Visualization of YscF was carried out as previously described (31), with the following modifications. Coverslips were blocked overnight with phosphate-buffered saline with Tween 20 (PBST) plus 3% bovine serum albumin (PBST-BSA) at 4°C. The blocking solution was removed, an anti-YscF primary antibody was added at 1:10,000 in PBST-BSA, and the mixture was rocked at 4°C for 4 h. The coverslips were carefully rinsed in ice-cold PBST plus 0.1% Tween 20 several times, incubated with an Alexa Fluor 594-conjugated anti-rabbit secondary antibody (Invitrogen) at 1:10,000 in PBST-BSA, rocked at 4°C for 3 h, and rinsed again in ice-cold PBST plus 0.1% Tween 20 several times. The coverslips were then stained for nuclear material with Hoechst 33342 (Thermo Scientific) at 1:10,000 in PBST-BSA and left in the dark at room temperature for 30 min. The coverslips were washed in ice-cold PBST plus 0.1% Tween 20 several times, allowed to dry briefly, mounted onto glass coverslips with ProLong Gold (Thermo Scientific), and sealed with clear nail polish. Images were taken with a Zeiss Axio Imager Z2 widefield microscope under 63×/1.4 oil immersion with Zen software and pseudocolored and merged in FIJI. The conditions were blinded, and the puncta associated with a single bacterium were counted.

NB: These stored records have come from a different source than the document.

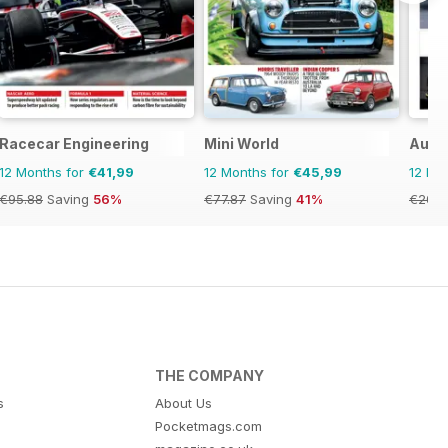
Racecar Engineering
Mini World
Auto
12 Months for
€41,99
12 Months for
€45,99
12 Mo
€95.88
Saving
56%
€77.87
Saving
41%
€20.9
THE COMPANY
s
About Us
Pocketmags.com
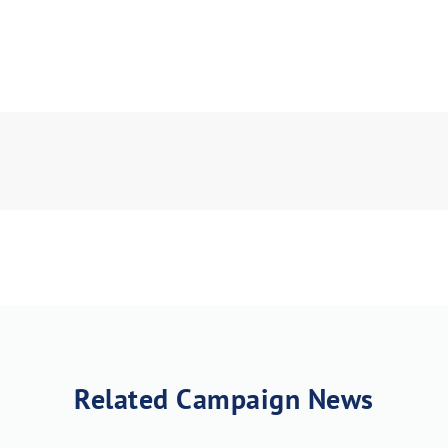
Related Campaign News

Y. enterocolitica bacteria expressing N-terminal fluorescent fusions of cytosolic T3SS components, EGFP-YscK, mCherry-YscL, EGFP-YscQ, or EGFP-YscD joined by a glycine-rich flexible 13-amino-acid linker and expressed from the native genetic environment on the virulence plasmid (47, 48) were grown overnight in BHI broth containing nalidixic acid (35 μg/ml) and diaminopimelic acid (80 μg/ml). Main cultures were inoculated to an OD of 0.12 in the same medium additionally complemented with 5 mM EDTA, 10 mM MgCl₂, and 0.4% glycerol. Cultures were grown for 1.5 h at 28°C. A 71 μM concentration of piericidin A1 or the equivalent volume of DMSO was added, and the cultures were switched to 37°C for another 3 h. A 1.5-μl volume of the culture was layered on a patch of 1.5% agarose in M22 medium supplemented with 80 μg/ml diaminopimelic acid, 5 mM EDTA, 10 mM MgCl₂, 0.4% glycerol, and either 71 μM piericidin A1 or the equivalent volume of DMSO. Fluorescence and DIC images of z stacks (n = 4, Δz = 250 nm) were taken on a Deltavision optical sectioning microscope (Applied Precision) equipped with a UPlanSApo 100×/1.35 oil objective (Olympus). DIC frames were imaged for 10 ms, and mCherry and EGFP frames were imaged for 1 s with appropriate filter sets. Detection and quantification of fluorescent foci were performed as described in reference 33.

Statistical analysis was performed with Kaleidagraph (Synergy Software) or GraphPad as specified in each figure legend.